Three things stand out in Charles Lowry’s 1946 essay on The Trinity and Christian Devotion. The first is that the book exists at all, since it comes from a time when Trinitarian theology was supposed to be pretty much moribund. (Rahner’s book was published in 1970.)
The second is that Lowry describes the nineteenth century as the era of a “very widespread conscious turning to a social doctrine of the Trinity,” a turning so energetic that “by the end of the century this trend had assumed the proportions of a landslip on a continental scale.” It echoes “the instinct manifest in social reform, socialism, the social Gospel so-called, social psychology, and the various social sciences” that was widespread at the time (97).
In particular, he mentions one Rev.

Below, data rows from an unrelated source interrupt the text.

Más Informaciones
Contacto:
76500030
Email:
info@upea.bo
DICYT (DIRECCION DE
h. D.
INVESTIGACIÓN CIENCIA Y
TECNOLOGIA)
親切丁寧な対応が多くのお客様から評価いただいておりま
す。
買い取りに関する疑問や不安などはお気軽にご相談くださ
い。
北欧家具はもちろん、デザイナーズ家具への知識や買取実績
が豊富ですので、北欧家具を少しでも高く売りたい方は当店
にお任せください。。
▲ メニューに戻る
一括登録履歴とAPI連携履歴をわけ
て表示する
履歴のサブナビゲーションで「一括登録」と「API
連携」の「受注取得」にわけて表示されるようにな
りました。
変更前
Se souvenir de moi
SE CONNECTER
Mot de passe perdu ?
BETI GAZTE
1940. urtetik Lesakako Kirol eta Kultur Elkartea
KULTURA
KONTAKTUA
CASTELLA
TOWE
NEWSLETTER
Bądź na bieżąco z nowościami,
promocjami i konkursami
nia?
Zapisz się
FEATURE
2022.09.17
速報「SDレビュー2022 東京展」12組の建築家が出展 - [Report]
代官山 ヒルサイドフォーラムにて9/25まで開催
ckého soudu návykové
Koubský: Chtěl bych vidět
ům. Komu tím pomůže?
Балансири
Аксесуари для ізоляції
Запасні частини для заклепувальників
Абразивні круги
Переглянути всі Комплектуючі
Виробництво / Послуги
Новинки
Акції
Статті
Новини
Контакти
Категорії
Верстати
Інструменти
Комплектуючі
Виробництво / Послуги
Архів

George A. Gordon, now forgotten, who insisted on “the essentially social nature of God,” the fact that God “is in his innermost being an eternal family.” In God’s life, “Love . . . must mean passion for another; its reality depends upon the society in the Godhead.” Because God is Triune, “one is able to conceive of God’s existence as ineffably blessed, and as containing in itself the ground of human society” (97).
The third is the way Lowry responds to what he calls the “modal” view of the Trinity, according to which “there is one identical Divine being in point of internal content, but that this Being, God Himself, exists really and objectively in a threefold manner – as Father, as Son, and as Holy Spirit” (99).
Lowry observes, “of a God who is in some manner plural, who is in His essence a Trinity of persons, and who yet has within Himself no analogue of love, friendship, communion of souls, we have no analogy, no hint, in things human.” He suggests that the lack of analogy in human life is one reason for the heavy use of “impersonal and material analogies such as the sun, its ray, and a sunbeam; a fountain, a river, and a rivulet” (100-1). That is to say, it’s the lack of analogy between the Trinity and human existence (human existence made in God’s image) that troubles Lowry. As I think it should.